** Opening Study text block **

What On Earth Was God Thinking When He Created Human Beings?


In the Bible we read of God's acts, but we don't often read of His thought process and rationale behind the acts. Being privy to the "why" behind God's "what" is rare. Yet in Genesis 1, we see God's deliberative thought process behind the creation of human beings, and it's mind-boggling!

What on earth was God thinking when He created human beings? What purpose did God have in mind for us? What role did He intend for us to play?

In Genesis 1:26-28, the Trinity confers: "Let us make man...and let them rule...," followed by this human-targeted directive: "Fill the earth, and subdue it." 

Wow! We were created for the role of governing over God's stuff on Planet Earth! Not only governing over fish and fowl, but over electricity, wind, minerals, trees and waterways. Sound waves, laser beams, silicon and Teflon. This is our God-given responsibility and mission!

Can this really be God's intention for us? Can it really be this practical? This concrete? This...well...down-to-earth?

** Closing Study text block **

Required action:
Answer these questions about the piece on why God created human beings:
(a) According to the piece, what is rare?
(b) In which chapter and verses of Genesis does the Trinity say "Let us make man"?
(c) What directive aimed at humans follows those words?

** Opening Dataset block **

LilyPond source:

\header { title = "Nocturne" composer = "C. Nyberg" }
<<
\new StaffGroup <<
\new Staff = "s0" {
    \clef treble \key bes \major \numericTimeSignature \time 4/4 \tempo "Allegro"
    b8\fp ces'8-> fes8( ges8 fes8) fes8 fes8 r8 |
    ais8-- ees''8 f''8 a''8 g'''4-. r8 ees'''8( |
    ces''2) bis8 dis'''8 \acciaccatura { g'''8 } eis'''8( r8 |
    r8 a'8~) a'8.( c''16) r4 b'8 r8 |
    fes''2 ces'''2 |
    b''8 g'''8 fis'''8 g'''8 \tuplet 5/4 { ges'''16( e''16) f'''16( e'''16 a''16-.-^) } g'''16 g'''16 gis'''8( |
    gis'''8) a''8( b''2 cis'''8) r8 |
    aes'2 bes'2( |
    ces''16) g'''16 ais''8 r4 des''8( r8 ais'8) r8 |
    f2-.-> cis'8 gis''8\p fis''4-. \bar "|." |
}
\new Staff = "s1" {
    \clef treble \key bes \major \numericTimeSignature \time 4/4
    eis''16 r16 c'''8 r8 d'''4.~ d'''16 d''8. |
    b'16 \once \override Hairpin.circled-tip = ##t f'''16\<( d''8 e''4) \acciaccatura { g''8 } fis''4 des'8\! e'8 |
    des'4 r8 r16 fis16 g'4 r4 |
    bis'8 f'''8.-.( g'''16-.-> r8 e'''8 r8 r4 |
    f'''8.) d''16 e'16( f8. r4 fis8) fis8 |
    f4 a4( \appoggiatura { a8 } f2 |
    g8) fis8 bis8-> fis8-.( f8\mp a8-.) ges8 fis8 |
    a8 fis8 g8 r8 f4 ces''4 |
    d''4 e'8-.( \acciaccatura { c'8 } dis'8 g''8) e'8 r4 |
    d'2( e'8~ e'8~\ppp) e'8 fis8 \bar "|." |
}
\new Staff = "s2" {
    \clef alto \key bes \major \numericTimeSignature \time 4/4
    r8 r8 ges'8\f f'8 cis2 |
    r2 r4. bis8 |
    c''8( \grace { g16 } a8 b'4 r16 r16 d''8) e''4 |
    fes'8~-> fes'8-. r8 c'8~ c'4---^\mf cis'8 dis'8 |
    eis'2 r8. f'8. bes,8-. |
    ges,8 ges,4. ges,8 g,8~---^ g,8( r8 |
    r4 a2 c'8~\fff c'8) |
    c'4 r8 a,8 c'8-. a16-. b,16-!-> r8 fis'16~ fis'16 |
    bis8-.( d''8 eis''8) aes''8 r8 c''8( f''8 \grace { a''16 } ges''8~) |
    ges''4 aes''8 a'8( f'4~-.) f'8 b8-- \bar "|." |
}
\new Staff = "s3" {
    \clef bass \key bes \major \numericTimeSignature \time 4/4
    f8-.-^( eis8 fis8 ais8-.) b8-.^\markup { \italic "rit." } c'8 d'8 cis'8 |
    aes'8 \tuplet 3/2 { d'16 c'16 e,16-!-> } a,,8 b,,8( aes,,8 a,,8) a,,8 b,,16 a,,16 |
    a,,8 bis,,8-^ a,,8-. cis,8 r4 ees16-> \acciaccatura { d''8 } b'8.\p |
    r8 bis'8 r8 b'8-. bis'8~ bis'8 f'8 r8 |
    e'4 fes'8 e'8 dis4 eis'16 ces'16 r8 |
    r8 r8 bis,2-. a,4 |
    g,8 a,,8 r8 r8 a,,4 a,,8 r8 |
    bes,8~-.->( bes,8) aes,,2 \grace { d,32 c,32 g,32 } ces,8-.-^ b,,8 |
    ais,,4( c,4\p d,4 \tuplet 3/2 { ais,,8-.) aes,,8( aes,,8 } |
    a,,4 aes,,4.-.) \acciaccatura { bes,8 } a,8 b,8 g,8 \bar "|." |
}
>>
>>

** Closing Dataset block **

Expected output:
(a) Being privy to the "why" behind God's "what."
(b) Genesis 1:26-28.
(c) "Fill the earth, and subdue it."